[Records from a data collection]
===

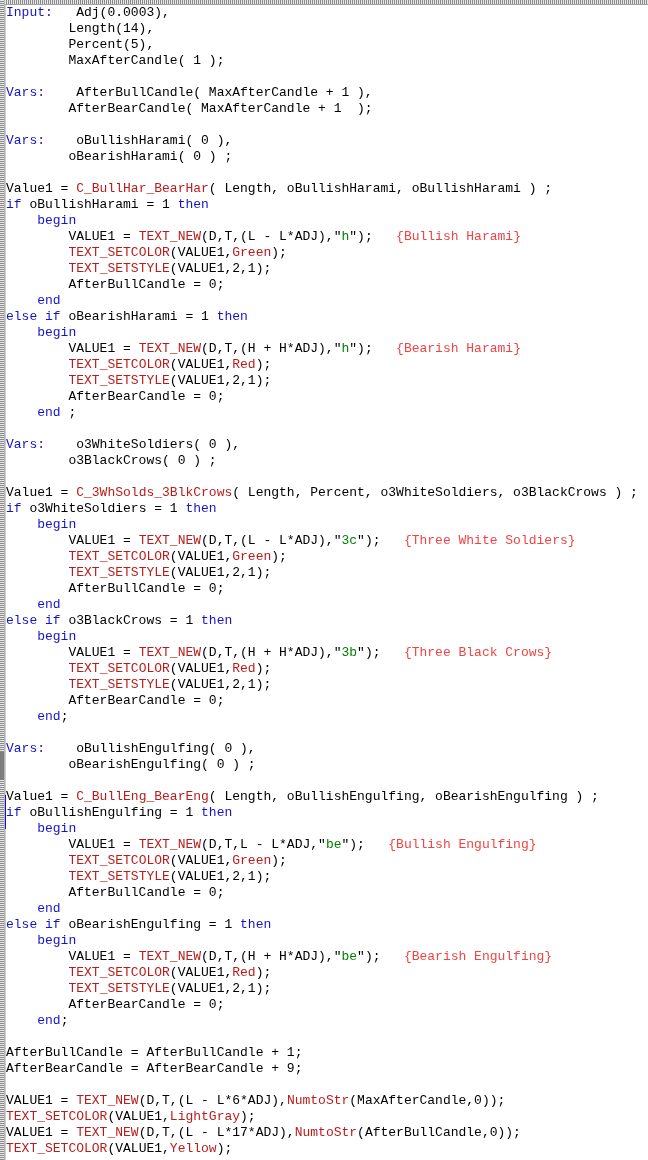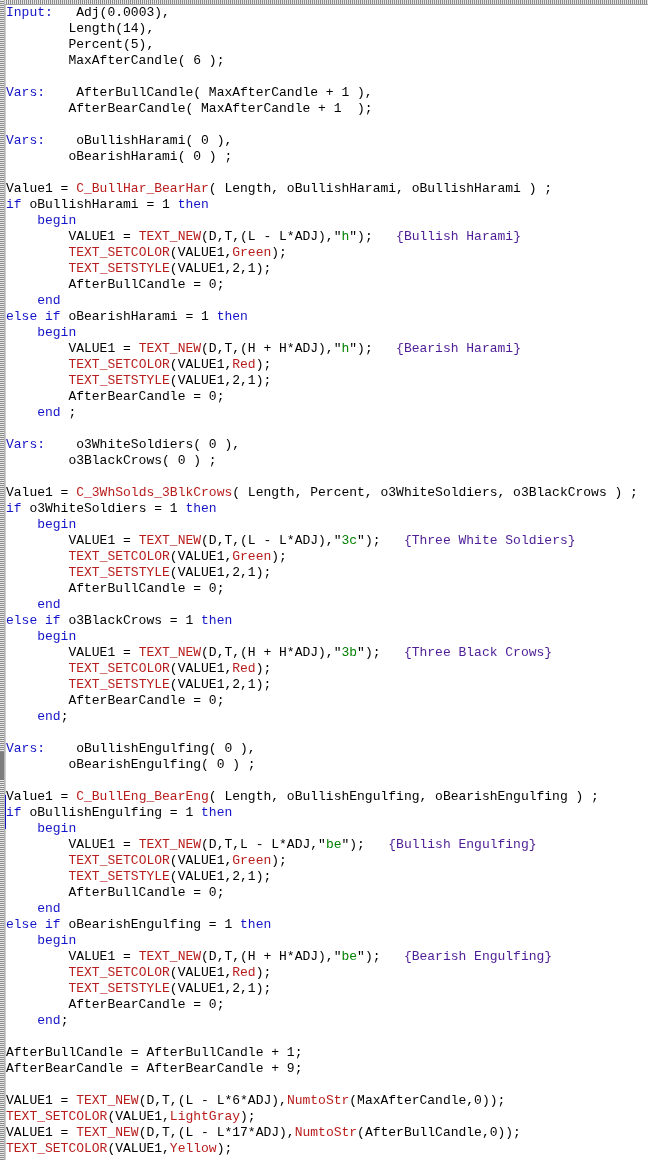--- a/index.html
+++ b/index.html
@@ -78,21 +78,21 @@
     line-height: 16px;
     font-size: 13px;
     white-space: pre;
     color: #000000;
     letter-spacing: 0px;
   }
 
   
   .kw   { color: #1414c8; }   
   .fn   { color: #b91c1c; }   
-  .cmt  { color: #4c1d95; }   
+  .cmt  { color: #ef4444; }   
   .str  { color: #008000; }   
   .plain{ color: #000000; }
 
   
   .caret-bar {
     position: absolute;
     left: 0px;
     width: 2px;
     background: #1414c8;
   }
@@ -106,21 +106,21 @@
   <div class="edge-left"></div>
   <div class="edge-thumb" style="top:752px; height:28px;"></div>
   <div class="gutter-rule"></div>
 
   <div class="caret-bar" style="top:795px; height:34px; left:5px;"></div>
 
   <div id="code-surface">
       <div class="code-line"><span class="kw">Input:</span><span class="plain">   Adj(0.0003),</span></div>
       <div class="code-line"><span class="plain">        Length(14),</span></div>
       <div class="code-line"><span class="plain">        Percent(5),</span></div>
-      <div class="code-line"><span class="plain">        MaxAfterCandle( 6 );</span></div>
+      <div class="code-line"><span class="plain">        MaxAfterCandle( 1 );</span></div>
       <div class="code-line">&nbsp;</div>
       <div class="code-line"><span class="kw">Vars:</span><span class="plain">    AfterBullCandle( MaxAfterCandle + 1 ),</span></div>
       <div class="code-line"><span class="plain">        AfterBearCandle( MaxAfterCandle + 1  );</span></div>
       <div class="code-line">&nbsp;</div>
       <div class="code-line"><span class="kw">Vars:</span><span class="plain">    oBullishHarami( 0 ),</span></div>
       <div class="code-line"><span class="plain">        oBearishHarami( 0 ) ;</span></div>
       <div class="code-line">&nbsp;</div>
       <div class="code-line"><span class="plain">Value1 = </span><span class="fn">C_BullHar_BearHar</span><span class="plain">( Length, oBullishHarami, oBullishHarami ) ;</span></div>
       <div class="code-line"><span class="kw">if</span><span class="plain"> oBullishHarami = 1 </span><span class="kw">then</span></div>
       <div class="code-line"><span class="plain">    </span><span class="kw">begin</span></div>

===

With the pictures omitted, reproduce the records in full and exactly.

--- a/index.html
+++ b/index.html
@@ -78,21 +78,21 @@
     line-height: 16px;
     font-size: 13px;
     white-space: pre;
     color: #000000;
     letter-spacing: 0px;
   }
 
   
   .kw   { color: #1414c8; }   
   .fn   { color: #b91c1c; }   
-  .cmt  { color: #4c1d95; }   
+  .cmt  { color: #ef4444; }   
   .str  { color: #008000; }   
   .plain{ color: #000000; }
 
   
   .caret-bar {
     position: absolute;
     left: 0px;
     width: 2px;
     background: #1414c8;
   }
@@ -106,21 +106,21 @@
   <div class="edge-left"></div>
   <div class="edge-thumb" style="top:752px; height:28px;"></div>
   <div class="gutter-rule"></div>
 
   <div class="caret-bar" style="top:795px; height:34px; left:5px;"></div>
 
   <div id="code-surface">
       <div class="code-line"><span class="kw">Input:</span><span class="plain">   Adj(0.0003),</span></div>
       <div class="code-line"><span class="plain">        Length(14),</span></div>
       <div class="code-line"><span class="plain">        Percent(5),</span></div>
-      <div class="code-line"><span class="plain">        MaxAfterCandle( 6 );</span></div>
+      <div class="code-line"><span class="plain">        MaxAfterCandle( 1 );</span></div>
       <div class="code-line">&nbsp;</div>
       <div class="code-line"><span class="kw">Vars:</span><span class="plain">    AfterBullCandle( MaxAfterCandle + 1 ),</span></div>
       <div class="code-line"><span class="plain">        AfterBearCandle( MaxAfterCandle + 1  );</span></div>
       <div class="code-line">&nbsp;</div>
       <div class="code-line"><span class="kw">Vars:</span><span class="plain">    oBullishHarami( 0 ),</span></div>
       <div class="code-line"><span class="plain">        oBearishHarami( 0 ) ;</span></div>
       <div class="code-line">&nbsp;</div>
       <div class="code-line"><span class="plain">Value1 = </span><span class="fn">C_BullHar_BearHar</span><span class="plain">( Length, oBullishHarami, oBullishHarami ) ;</span></div>
       <div class="code-line"><span class="kw">if</span><span class="plain"> oBullishHarami = 1 </span><span class="kw">then</span></div>
       <div class="code-line"><span class="plain">    </span><span class="kw">begin</span></div>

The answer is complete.